Tareas del ejercicio:
a. Transcribe de la crítica el tramo que va desde "Un indicio de" hasta "desde las paredes.".
b. Reescribe de forma más breve el párrafo de la crítica que empieza con «Sam navega esa sensación», conservando sus datos principales.

Fragmento proporcionado:
──────
16 de noviembre de 2018
185 de 222 usuarios han encontrado esta crítica útil
¿Alguna vez lo has pensado, verdad?
Tuviste la sensación de que esa película, ese libro, esa canción, querían hablarte expresamente a ti, cual mensaje lanzado en botella, en un idioma que olvidaste al empezar a pagar el alquiler y preocuparte por ser aquello que llaman un adulto responsable. Era algo incierto, instintivo, que no alcanzabas a comprender pero te hacía sentir “conectado” a algo más grande.
Con el paso del tiempo, de los amigos, de las relaciones, de los trabajos, de las oportunidades, de las mañanas, de las quedadas programadas, te olvidaste. Pero seguiste conservando esos tesoros en tu cueva, por si alguna vez te volvías loco y te daba por partir en busca de respuestas.
‘Lo que Esconde Silver Lake’ es una exploración de esa sensación tan familiar, proveniente de la angustia “millennial” al haber nacido cuando todo está inventado, junto a la indolencia vital sobre un panorama sobrecargado de estímulos autodestructivos.
Sam navega esa sensación constantemente, siendo uno de tantos en la vasta ciudad de Los Ángeles, pero ya desde el inicio se advierte cuál es su problema para llevar una vida normal: está maldito con el don de fijarse en esas cosas que para otros pasarían desapercibidas. Para toda la fila esperando su latte macchiato matutino, el estridente graffiti del cristal es una minucia, si acaso una oportunidad para ver cómo se bambolea el escote de la encargada, pero para Sam es otra pista más.
Un indicio de que algo está pasando en la ciudad, de que alguien se mueve por la noche cuando nadie mira, de que el misterio se ahonda y susurra ser revelado. El misterio grandioso, ese que nos hará descubrir los “por qué”, los “para qué” y si formamos parte de algo.
En su casa, vemos que se ha estado preparando para ese momento: pósters cuidadosamente enmarcados de grandiosos clásicos ocupan las paredes, revistas y fotografías se amontonan en las esquinas, ídolos de juventud e industria miran desde las paredes.
David Robert Mitchell cuenta acerca de una generación adormecida (o varias), cómoda en su propia costra metareferencial, hablando de tal o cual ídolo con la idea de que eso le conformará una identidad, que se sienta a hablar de sus sueños espoleada por toneladas de “obras maestras”, pero deja para mañana el ponerse a conseguirlos: para qué, si puedo mencionar de mil formas distintas cada día lo mucho que me gustaría ser Kurt Cobain.
──────
Información registrada:
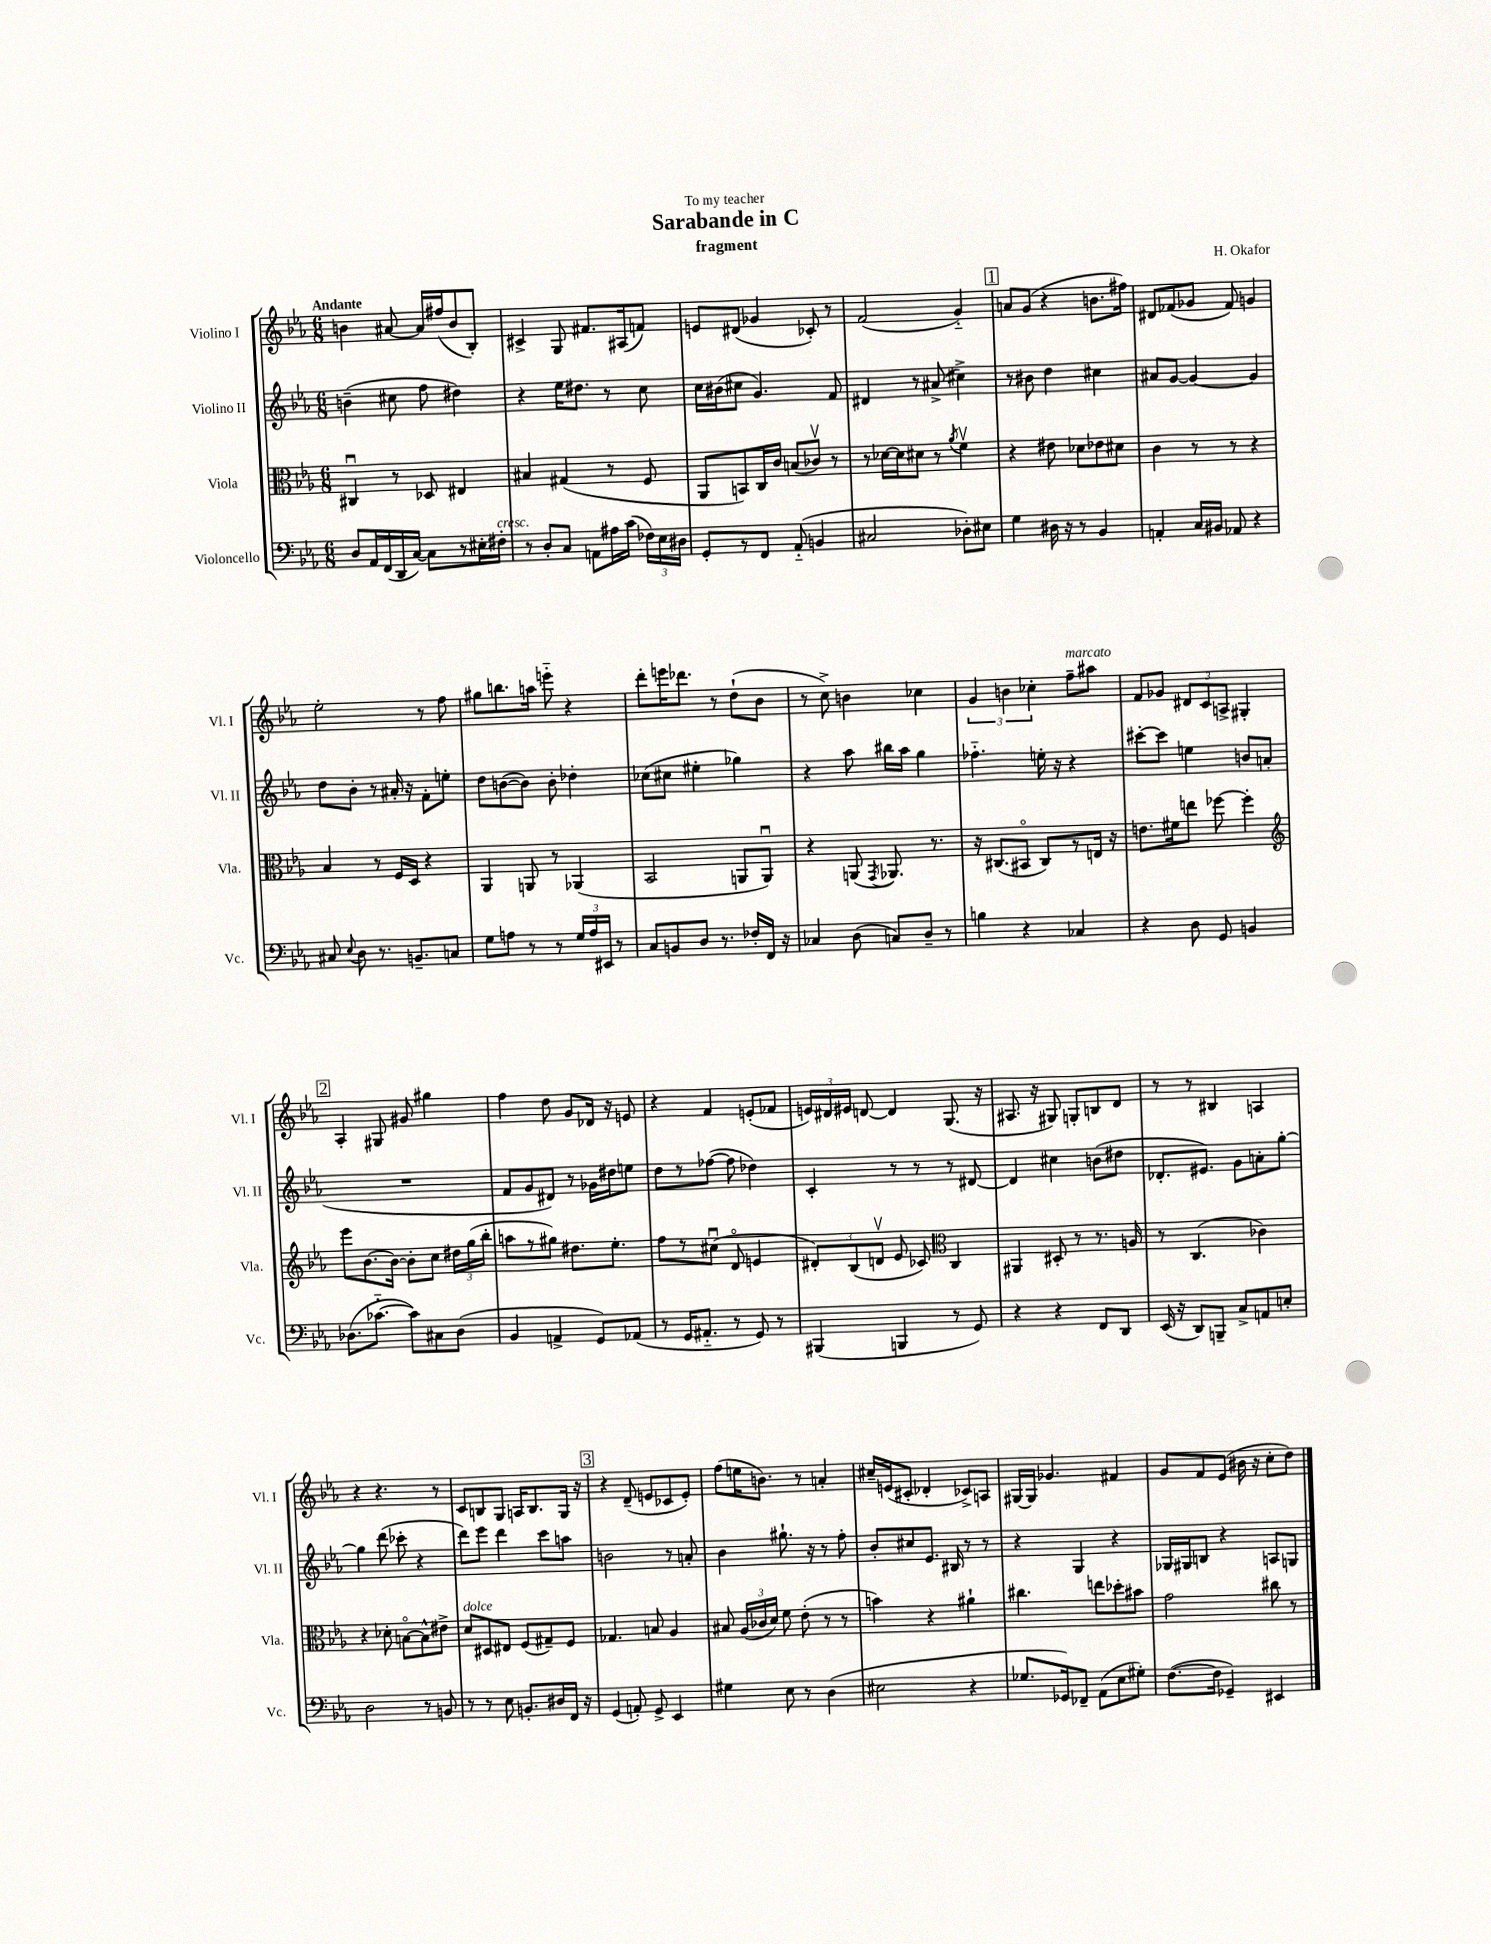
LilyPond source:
──────
Respuestas esperadas:
a.
Un indicio de que algo está pasando en la ciudad, de que alguien se mueve por la noche cuando nadie mira, de que el misterio se ahonda y susurra ser revelado. El misterio grandioso, ese que nos hará descubrir los “por qué”, los “para qué” y si formamos parte de algo.
En su casa, vemos que se ha estado preparando para ese momento: pósters cuidadosamente enmarcados de grandiosos clásicos ocupan las paredes, revistas y fotografías se amontonan en las esquinas, ídolos de juventud e industria miran desde las paredes.

b. Sam, uno de tantos en la vasta Los Ángeles, vive esa sensación constantemente. Desde el inicio se ve qué le impide llevar una vida normal: carga con el don de fijarse en lo que otros pasan por alto. Para la fila que espera su latte macchiato matutino, el graffiti del cristal es una minucia, o como mucho una ocasión para mirar el escote de la encargada. Para Sam es otra pista.